Optimizing Gait Outcomes in Parkinson’s Disease Using Rhythmic Auditory Stimulation: The Effects of Groove & Beat Salience

Kristi M. Von Handorf, The University of Western Ontario

Abstract

Rhythmic auditory stimulation (RAS) is an intervention for gait-disordered populations that involves synchronizing footsteps to regular auditory cues. Previous research has shown that high-groove music (music that induces the desire to move or dance) improves gait relative to low-groove music, but it is unclear why. One possibility is that the greater beat salience inherent in high-groove music may improve gait because salient beats are easier to synchronize with. To test this, we manipulated beat salience by embedding metronome tones to emphasize beat onsets in both high- and low-groove music. We expected that, if beat salience drives gait improvements to high-groove music, then embedding metronome in low-groove music would elicit similar gait improvements (e.g. increased stride velocity).

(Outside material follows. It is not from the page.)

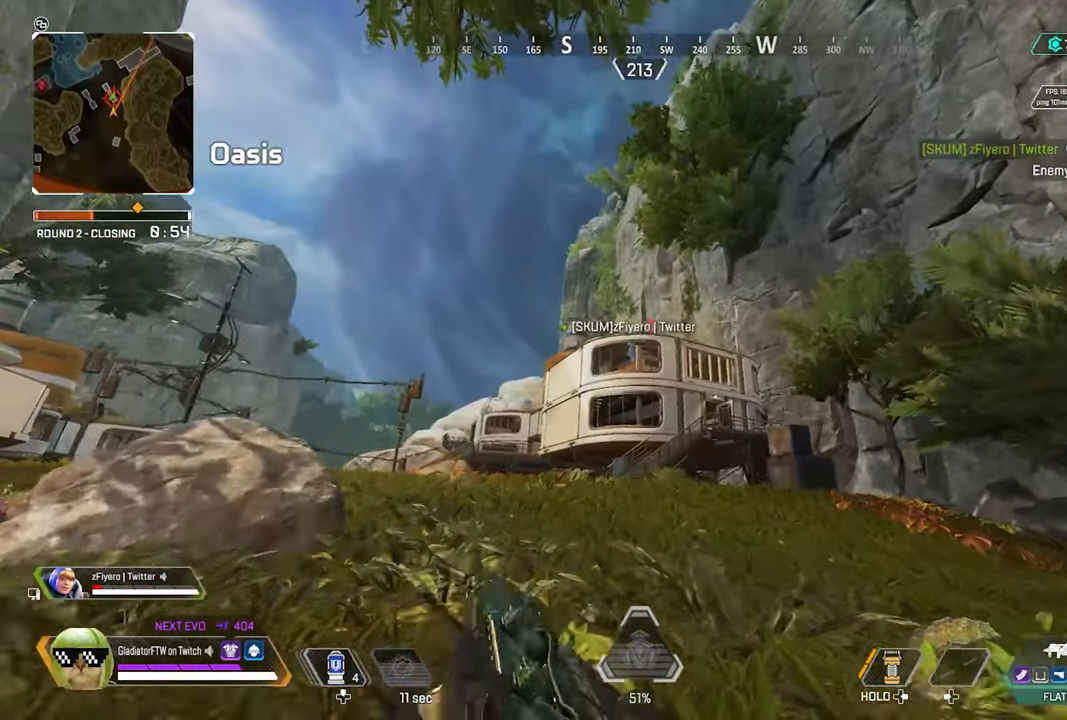
{"buttons": [], "left_stick": "up", "right_stick": "center", "events": []}
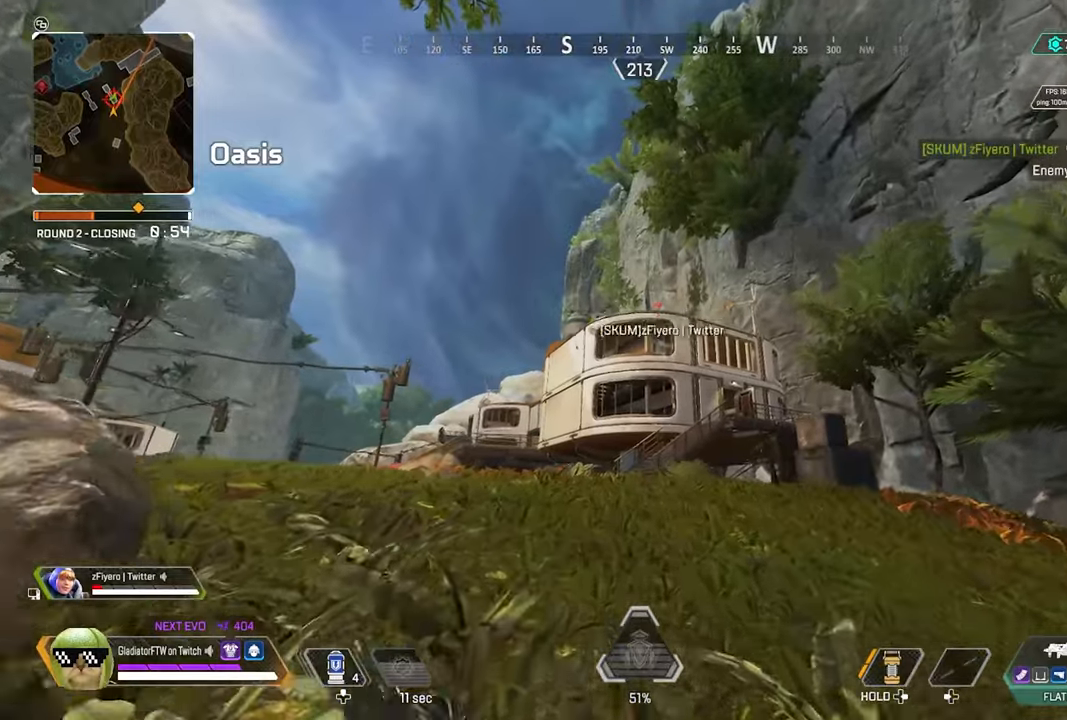
{"buttons": [], "left_stick": "up", "right_stick": "center", "events": []}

We quantified gait synchronization in terms of period matching (step rate to the cue pace) and phase matching (individual step onsets to beat onsets). The studies in this thesis assess healthy younger and older adults and people with Parkinson’s disease (PwP), walking to auditory cues matched to 10% faster than baseline cadence. We found that high beat salience is an important contributor to the effects of groove on gait, especially when the embedded metronome is a low-pitch bass drum. However, beat salience does not fully explain gait changes, nor does it enhance synchronization: groove improves accuracy, but beat salience does not. Thus, other musical features present in high-groove music may drive additional gait parameter changes. We also manipulated whether participants synchronized or walked freely. Instructions to synchronize improved gait speed in all populations, but also increased variability. However, in PwP, free-walking to music (especially with an embedded metronome) increased gait speed and decreased or maintained variability. This supports previous research in which embedding a metronome emphasizes rhythmic structure and reduces the cognitive demand associated with perceiving and synchronizing with the beat. Finally, we found that good beat-producers were more likely to improve gait to RAS cues than poor beat-producers, but that effects of beat production ability were generally small and do not fully explain individual variability in RAS responses.